Artists, good ones at least, embrace their fear. But for his demons,
Steven King would be just another skinny white boy. Children of the
Senoi people of the South Pacific are taught to chase the monsters that
haunt their dreams and force the demons to give them a gift. Upon waking
the child must make of clay or straw or pigment the thing the monster
gave. The objects of Senoi culture are the gifts of their fear.
Creation of art is a denial of the need to be afraid. Not all the 911’s
in the world can lessen the allure of Mona Lisa’s smile or Miles
Davis’ trumpet.
Art makes us feel comfortable and safe. Forget the department of Homeland
security. How about a Department of Home landscapes? Get the pentagon
to order a Bradley A1 fighting piano. Put Rumsfeld to work on a strategic
sculpture initiative.
Then watch our terror recede. Dangers will remain but as artist we will
transform them into works of beauty, into monuments to hope As we sing
the songs of our souls, and print the lithographs of our lives. wails
of fear mongers will seem but a distant cry.

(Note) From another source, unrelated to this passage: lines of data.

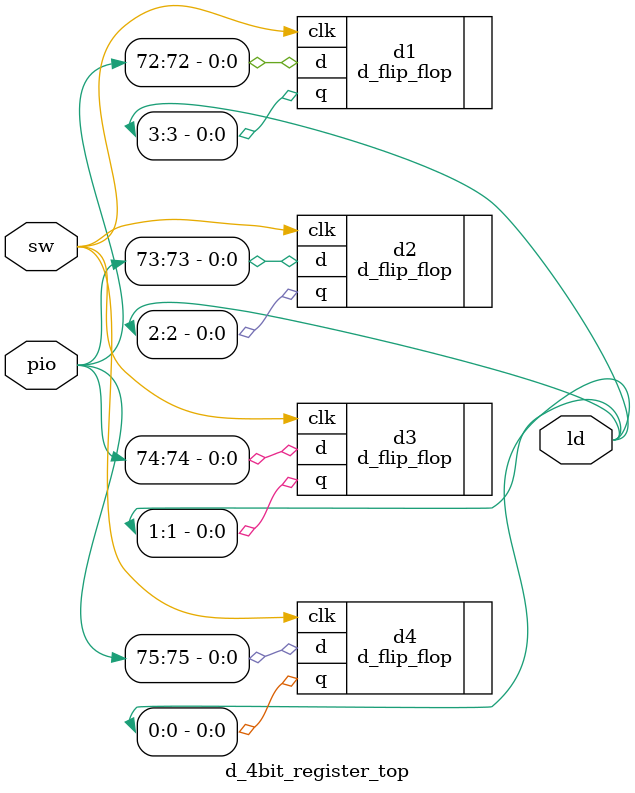
<source format=v>
module rs_latch_top(
    input [72:73] pio,
    output [0:1] ld
    );
	 
    // RS Latch
    rs_latch rs (.r(pio[72]), .s(pio[73]),
            .q(ld[0]), .not_q(ld[1]));	 
endmodule


// D latch test top module
module d_latch_top(
    input [0:0] sw,
    input [72:72] pio,
    output [0:1] ld
    );

    d_latch d (.clk(sw[0]), .d(pio[72]),
            .q(ld[0]), .not_q(ld[1]));
endmodule

// D flip-flop test top module
module d_flip_flop_top(
    input [0:0] sw,
    input [72:72] pio,
    output [0:1] ld
    );

    d_flip_flop d (.clk(sw[0]), .d(pio[72]),
            .q(ld[0]), .not_q(ld[1]));
endmodule

// 4-bit register with 4 D flip-flops test top module
module d_4bit_register_top(
    input [0:0] sw,
    input [72:75] pio,
    output [0:3] ld
    );

    d_flip_flop d1 (.clk(sw[0]), .d(pio[72]), .q(ld[3]));
    d_flip_flop d2 (.clk(sw[0]), .d(pio[73]), .q(ld[2]));
	 d_flip_flop d3 (.clk(sw[0]), .d(pio[74]), .q(ld[1]));
	 d_flip_flop d4 (.clk(sw[0]), .d(pio[75]), .q(ld[0]));

endmodule

</source>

There is an old Chinese story about a painter and his assistant who
worked for a cruel emperor. One day, after a particularly brutal beating,
the painter could bear no more. He poured his whole heart onto his canvas
and painted the most magnificent seascape of his life. Upon the sea
he painted a beautiful sailboat. As he painted, his little studio filled
up with water. The picture was so lush and boat so strong that soon
the painter and his loyal assistant climbed into it and sailed beyond
the horizon, far, far away. I’ll bet they too had a flute.